In Washington, a close monitor of events in Iraq, Anthony Cordesman of the Center for Strategic and International Studies, said Gates was right to press the Iraqis on the importance of getting early results.
"The message that Secretary Gates gave to the Iraqis is an all-too-real warning of the limits of the U.S. political system," Cordesman said in an e-mail exchange. "The practical problem is that the Iraqi political system has its own limits and the divisions between Iraqis are growing, not diminishing."
Gates declined to reveal details of his nearly three-hour meeting Friday with his top commanders. He said they discussed the late-summer evaluation of the Baghdad security plan, but insisted there was no discussion of a timeline.
"We do need some time to try and make this work," Gates said. "I think that it's not a surprise that the results are mixed at this point and there may be, there probably will be tough days to come.... I am modestly optimistic that at least in terms of the military operations, we will see steady progress."
Gates' stern remarks to the Iraqis reflected the Bush administration's efforts to strike a balance between reassuring the Iraqis of U.S. support and pressuring their leaders to use this opportunity to show they can bring the country together and avert a full-scale civil war.

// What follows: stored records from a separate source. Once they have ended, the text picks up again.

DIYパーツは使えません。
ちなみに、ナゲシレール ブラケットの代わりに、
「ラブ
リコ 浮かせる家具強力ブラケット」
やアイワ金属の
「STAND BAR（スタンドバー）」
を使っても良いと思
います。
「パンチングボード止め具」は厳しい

Bush hinged his new Iraq strategy not only on the troop buildup but also on the prospect that the Iraqis would demonstrate they can reconcile the sectarian divisions.
Gates said it is clear "there is the desire on the part of the presidential council and on the part of the prime minister to work very hard to try and bring about successful passage of these laws."

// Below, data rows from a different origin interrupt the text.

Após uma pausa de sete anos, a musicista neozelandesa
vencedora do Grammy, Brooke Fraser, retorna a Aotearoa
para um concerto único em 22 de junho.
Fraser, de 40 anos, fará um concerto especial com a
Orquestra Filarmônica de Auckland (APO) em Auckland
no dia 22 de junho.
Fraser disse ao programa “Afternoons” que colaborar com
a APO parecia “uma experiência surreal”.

But Prime Minister Nouri al-Maliki also reminded Gates that the council is an independent body.
In a statement from his office, al-Maliki said, "The main problem suffered by Iraq is political, not a security one." His office also said the prime minister is optimistic Iraqis will overcome their sectarian, ethnic and political differences.
At the news conference with Gates, Iraq Defense Minister Abdul-Qader al-Obaidi said the Iraqis are making progress in countering the insurgency.
"Our need for support is getting less and less each day," he said.
Gates said he was modestly optimistic about progress in combatting the violence. However, he said, "There probably will be tough days to come."
Gates said the U.S. troop buildup will continue at least until late summer. "We will need some time for things to work," he said.
He assured al-Maliki the U.S. remains committed to the Iraqi government and the Baghdad security plan.
And he rejected Senate Majority Leader Harry Reid's assessment on Thursday that the war was already lost and the troop buildup was not stemming violence in Iraq. "I respectfully disagree," Gates said when a reporter asked him about Reid's remarks.
Gates' unannounced stop in Iraq began Thursday, and throughout the visit he took a decidedly stronger tone, warning the troubled nation's leaders that American patience is wearing thin and urging them to quickly unite their warring factions.
The defense secretary had planned to take a look Friday at a key piece of the Bush administration's new anti-insurgency strategy, a joint US-Iraq security post where American and Iraqi forces live and work together to try to stop the violence that is ripping Baghdad. That tour, however, was abruptly canceled because the meeting with his commanders ran long.
"It had nothing to do with security and everything to do with the fact that the meeting was more important than the brief visit to the (Joint Security Station)," Gates said.